• **WHAT THIS TASK INVOLVES**
Leave the images out and write out each entry exactly as shown.

• **SOURCE DATA**
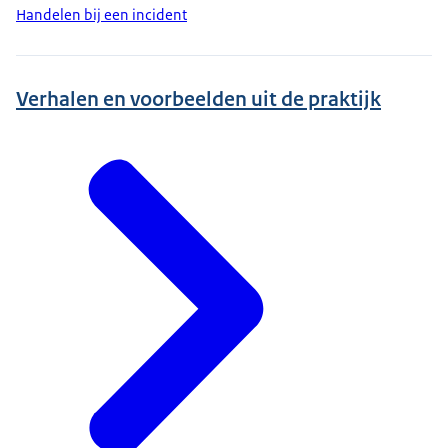
Handelen bij een incident
Verhalen en voorbeelden uit de praktijk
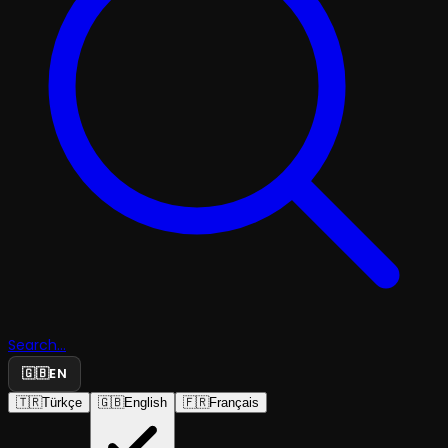
Search...
🇬🇧
EN
🇹🇷
Türkçe
🇬🇧
English
🇫🇷
Français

• **SOLUTION FOR THIS EXERCISE**
Handelen bij een incident
Verhalen en voorbeelden uit de praktijk
Search...
🇬🇧
EN
🇹🇷
Türkçe
🇬🇧
English
🇫🇷
Français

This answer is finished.